>> Begin DATA TO PROCESS
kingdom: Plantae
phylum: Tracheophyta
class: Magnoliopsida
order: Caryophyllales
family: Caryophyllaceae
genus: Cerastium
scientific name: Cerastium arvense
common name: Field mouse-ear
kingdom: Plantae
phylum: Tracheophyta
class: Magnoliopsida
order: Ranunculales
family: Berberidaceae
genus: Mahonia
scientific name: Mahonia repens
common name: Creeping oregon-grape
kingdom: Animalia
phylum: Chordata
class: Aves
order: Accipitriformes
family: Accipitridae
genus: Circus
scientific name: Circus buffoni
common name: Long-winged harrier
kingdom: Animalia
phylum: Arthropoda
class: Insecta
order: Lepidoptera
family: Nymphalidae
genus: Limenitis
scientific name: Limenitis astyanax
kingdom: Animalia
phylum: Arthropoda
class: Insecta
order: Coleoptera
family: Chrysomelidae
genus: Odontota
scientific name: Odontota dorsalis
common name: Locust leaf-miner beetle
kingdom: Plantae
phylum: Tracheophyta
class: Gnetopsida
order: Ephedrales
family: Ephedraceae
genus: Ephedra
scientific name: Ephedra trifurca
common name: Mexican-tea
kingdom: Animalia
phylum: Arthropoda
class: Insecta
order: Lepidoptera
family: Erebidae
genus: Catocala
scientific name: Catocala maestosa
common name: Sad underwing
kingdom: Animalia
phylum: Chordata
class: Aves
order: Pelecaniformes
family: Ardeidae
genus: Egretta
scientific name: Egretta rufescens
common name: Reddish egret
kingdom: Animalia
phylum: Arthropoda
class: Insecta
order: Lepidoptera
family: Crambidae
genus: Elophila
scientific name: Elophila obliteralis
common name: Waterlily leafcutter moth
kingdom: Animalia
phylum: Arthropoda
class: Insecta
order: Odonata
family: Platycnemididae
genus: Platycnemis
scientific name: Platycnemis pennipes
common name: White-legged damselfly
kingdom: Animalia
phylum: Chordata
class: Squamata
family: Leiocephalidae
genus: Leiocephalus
>> End DATA TO PROCESS
**EXERCISE PROMPT:** Reproduce the lines of the records verbatim, beginning with the line that contains "common name: Field mouse-ear" and continuing through the line that contains "genus: Elophila", with both of those lines included.

**THE ANSWER:**
common name: Field mouse-ear
kingdom: Plantae
phylum: Tracheophyta
class: Magnoliopsida
order: Ranunculales
family: Berberidaceae
genus: Mahonia
scientific name: Mahonia repens
common name: Creeping oregon-grape
kingdom: Animalia
phylum: Chordata
class: Aves
order: Accipitriformes
family: Accipitridae
genus: Circus
scientific name: Circus buffoni
common name: Long-winged harrier
kingdom: Animalia
phylum: Arthropoda
class: Insecta
order: Lepidoptera
family: Nymphalidae
genus: Limenitis
scientific name: Limenitis astyanax
kingdom: Animalia
phylum: Arthropoda
class: Insecta
order: Coleoptera
family: Chrysomelidae
genus: Odontota
scientific name: Odontota dorsalis
common name: Locust leaf-miner beetle
kingdom: Plantae
phylum: Tracheophyta
class: Gnetopsida
order: Ephedrales
family: Ephedraceae
genus: Ephedra
scientific name: Ephedra trifurca
common name: Mexican-tea
kingdom: Animalia
phylum: Arthropoda
class: Insecta
order: Lepidoptera
family: Erebidae
genus: Catocala
scientific name: Catocala maestosa
common name: Sad underwing
kingdom: Animalia
phylum: Chordata
class: Aves
order: Pelecaniformes
family: Ardeidae
genus: Egretta
scientific name: Egretta rufescens
common name: Reddish egret
kingdom: Animalia
phylum: Arthropoda
class: Insecta
order: Lepidoptera
family: Crambidae
genus: Elophila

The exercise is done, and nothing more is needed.